● **EXCERPT PROVIDED**
Let A and B be relations on the set C = {1,2,3,4,5,6}

1. Nov 15, 2011

pearapple

1. The problem statement, all variables and given/known data
Let A and B be relations on the set C = {1,2,3,4,5,6}. Prove or disprove the following:

If A and B are symmetric, then A U B is symmetric.

2. Relevant equations

3. The attempt at a solution
The main problem is that I don't know how A U B is defined.

In general, a relation R is a subset of A x B. For example, {(1,1), (1,2)} is one relation. (ie. I can write 1 R 1, and 1 R 2.)

Symmetric means that for all x, y in C, if x R y then y R x.

I know A U B would be read "A or B", but I don't understand it? Is it like (x A y) or (x B y)?

Then I don't get what A U B would look like if it was symmetric.

Then to prove it you suppose that if x A y then y A x. You also suppose that if x B y then y B x.

● **DATA SEGMENT**

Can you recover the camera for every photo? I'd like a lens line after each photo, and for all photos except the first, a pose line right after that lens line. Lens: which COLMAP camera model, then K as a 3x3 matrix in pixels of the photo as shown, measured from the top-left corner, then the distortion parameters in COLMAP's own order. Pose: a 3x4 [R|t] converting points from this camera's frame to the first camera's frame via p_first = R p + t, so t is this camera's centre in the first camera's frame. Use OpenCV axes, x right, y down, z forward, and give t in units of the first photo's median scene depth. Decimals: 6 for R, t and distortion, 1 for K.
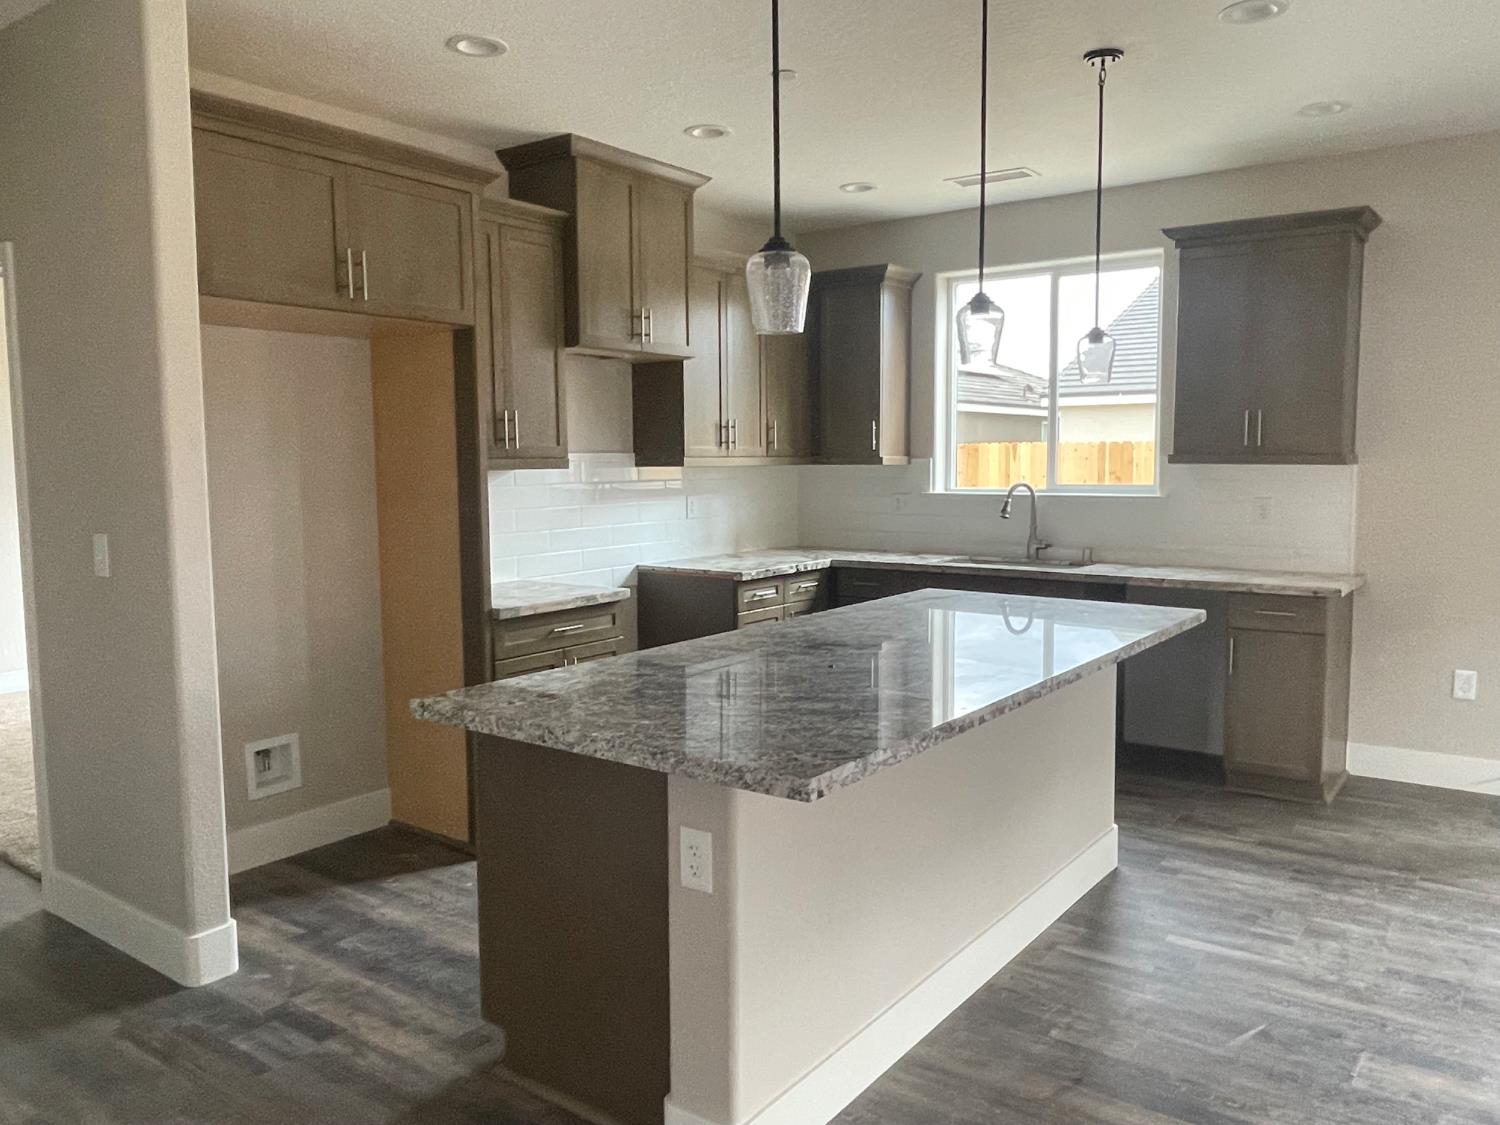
lens RADIAL K [[1114.8, 0, 750.0], [0, 1114.8, 562.5], [0, 0, 1]] dist [0.006934, -0.001651]
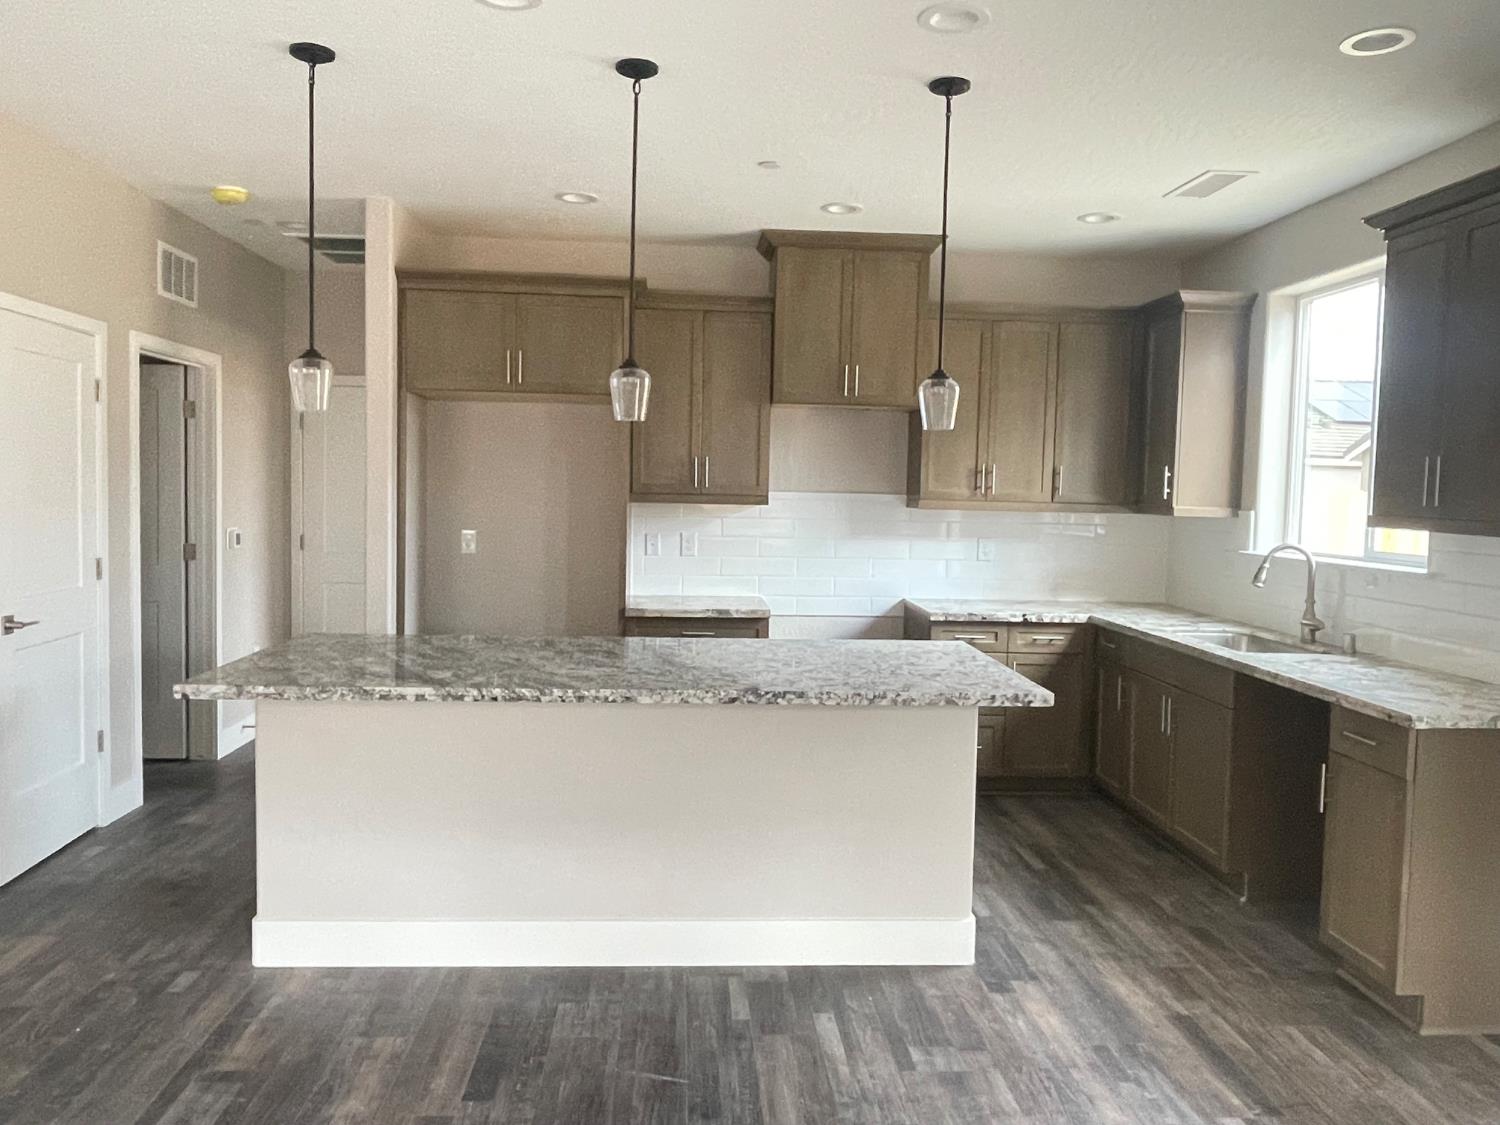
lens RADIAL K [[1102.3, 0, 750.0], [0, 1102.3, 562.5], [0, 0, 1]] dist [-0.004403, -0.002106]
pose [[0.642724, 0.073200, -0.762593, 0.764724], [-0.099682, 0.994953, 0.011490, -0.036917], [0.759585, 0.068632, 0.646777, 0.242634]]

● **TASK 1**
Count the lines of the records that contain the string "pose", with case counting, and give only that number.
● **TASK 2**
Extend the forum post on the union of symmetric relations, starting after its final sentence.

● **RESPONSE 1**
2

● **RESPONSE 2**
From here I don't know what I'm supposed to show...

2. Nov 15, 2011

Dick

Re: Relations

AUB means the union of the sets A and B. It's the union of the set of all of the ordered pairs defining the A relation with all of the ordered pairs defining the B relation. If x AUB y, then either x A y or x B y. Does that help?

Last edited: Nov 15, 2011
3. Nov 15, 2011

pearapple

Re: Relations

So would it be:

x RUS y if (x R y or x S y) ?

And the condition for symmetry is if x RUS y then y RUS x?

4. Nov 15, 2011

Dick

Re: Relations

Exactly.

5. Nov 15, 2011

pearapple

Re: Relations

Perfect, thanks!